One of the more provocative applications of Large Language Models already conceivable today, which might sound radical but is obviously and unambiguously desirable, is to be found in the judiciary.
LLMs can now process human language programmatically. They can apply complex natural language specifications to new situations, enforcing consistent rules while integrating and computing more data than any PhD, with superior contextual understanding to boot. An LLM is, in essence, a programmatic compiler of natural language. This is precisely the function of Supreme Court justices.
Thus, the Supreme Court should rather be an ensemble of LLMs. A Supreme Court justice's role is to enforce the Constitution, a natural language specification of the American republic, buttressed by a large context dump known as case law. The Constitution contains rhetorical flourishes, aesthetic elements, and symbolic resonances. Yet it is meant to be executed faithfully by each successive generation.
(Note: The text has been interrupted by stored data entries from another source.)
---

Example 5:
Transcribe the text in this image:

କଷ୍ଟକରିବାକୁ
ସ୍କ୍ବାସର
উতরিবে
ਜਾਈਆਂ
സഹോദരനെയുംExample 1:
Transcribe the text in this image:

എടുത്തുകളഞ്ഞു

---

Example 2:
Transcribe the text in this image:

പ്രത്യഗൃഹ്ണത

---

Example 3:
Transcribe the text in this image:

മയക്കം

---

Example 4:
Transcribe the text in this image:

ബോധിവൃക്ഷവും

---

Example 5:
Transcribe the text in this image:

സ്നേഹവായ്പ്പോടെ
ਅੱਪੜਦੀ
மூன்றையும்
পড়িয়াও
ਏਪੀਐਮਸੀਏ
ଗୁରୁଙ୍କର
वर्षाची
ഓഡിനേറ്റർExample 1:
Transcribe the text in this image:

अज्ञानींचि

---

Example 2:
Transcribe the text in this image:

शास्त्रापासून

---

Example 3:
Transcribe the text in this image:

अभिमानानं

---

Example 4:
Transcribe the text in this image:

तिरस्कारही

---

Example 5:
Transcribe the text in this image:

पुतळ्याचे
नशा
Historically, we have lacked any technology capable of executing human language programmatically. We rely on human judges because, while we can establish institutions and procedures that approximate software applications executing the Constitution's directives, such a system inevitably falters. Disagreements arise. Occasionally and inevitably, we require intelligent, responsible arbiters who can survey any legal situation in a comprehensive way and render a final judgment. Supreme Court justices exist as backstops for the ambiguity inherent in the nation's foundational legal specs.
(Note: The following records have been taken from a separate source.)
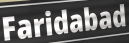
Faridabad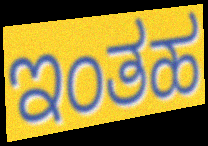
ಇಂತಹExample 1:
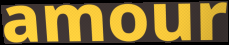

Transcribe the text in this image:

amour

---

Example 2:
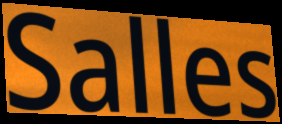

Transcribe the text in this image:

Salles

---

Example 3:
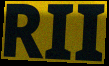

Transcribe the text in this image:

RII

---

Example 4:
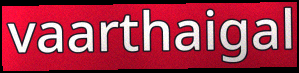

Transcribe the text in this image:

vaarthaigal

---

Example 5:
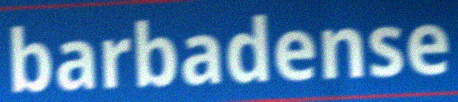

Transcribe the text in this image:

barbadenseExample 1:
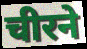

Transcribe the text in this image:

चीरने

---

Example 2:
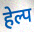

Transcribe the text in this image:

हेल्प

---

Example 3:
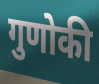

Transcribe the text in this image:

गुणोकी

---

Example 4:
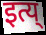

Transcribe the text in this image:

इत्य्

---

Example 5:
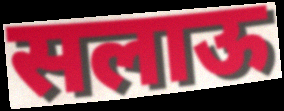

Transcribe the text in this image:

सलाऊ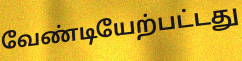
வேண்டியேற்பட்டது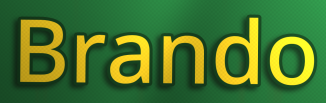
Brando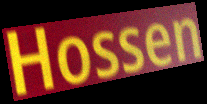
Hossen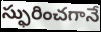
స్ఫురించగానేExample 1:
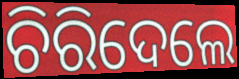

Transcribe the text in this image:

ଚିରିଦେଲେ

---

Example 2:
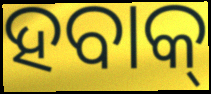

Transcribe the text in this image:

ହବାକ୍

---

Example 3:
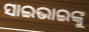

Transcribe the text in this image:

ସାଇଭାଇଙ୍କୁ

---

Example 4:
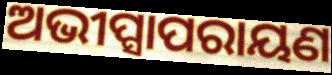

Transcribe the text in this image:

ଅଭୀପ୍ସାପରାୟଣ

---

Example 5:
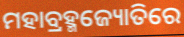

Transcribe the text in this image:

ମହାବ୍ରହ୍ମଜ୍ୟୋତିରେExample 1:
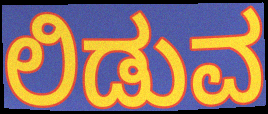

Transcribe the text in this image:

ಲಿಡುವ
We now have a superior alternative. Adopting LLMs in the judiciary should be seen as the increasingly obvious and safer approach, even though it offends our sensibilities at present. It's similar, I think, to the issue of self-driving cars. We don't want to believe that robot cars are safer, but they are, and so they are destined and now everyone is capitulating. The wetware will be far more resistant to installing LLMs in the Supreme Court, but the logic strikes me as equally strong.
We've always known that even the most intelligent and noble humans suffer from biased and limited compute. Human judges have only ever been a solution of last resort. Now that we have an unambiguously superior device for this function, only inertia and vested interests will delay the inevitable. On matters such as these, AI and crypto are bedfellows. Smart contracts will inevitably tend to replace law, and AI will inevitably tend to replace human judgment, whether from the inside or through disruptively novel systems on the outside.
The intuitive conservative objection to LLM judges, that only human judgment is endowed with the divine spark and that we have a sacred responsibility to ensure human control over technology, is understandable. But in this case, it is the Constitution, not the human, which is meant to be the supreme authority. Justices exist only because someone must interpret and apply the Constitution. If a superior method exists for that interpretation and application, we ought to adopt it.
The progressive concern centers on bias: What if LLMs reflect prejudices embedded in their training data? This is a legitimate technical challenge requiring research and engineering solutions, not grounds for rejecting the idea. Human judges, after all, harbor biases rooted in life experience, social position, and their ideological commitments, biases we cannot fully audit or improve. I don't think LLMs could be worse in this regard, even in their current state of development.
Most intriguing is that the Supreme Court already operates as an ensemble model. Nine justices deliberate, dissent, and collectively decide. This arrangement already attempts what ensemble methods achieve in machine learning: superior predictions through multiple reasoners. One could envision nine LLMs trained with slightly different values, perhaps these could even be weighted to reflect the ideological balance of the voting population, with their outputs aggregated. The result would yield fairer, more consistent, and more principled rulings, even if we wanted to retain some degree of "democratic" variance.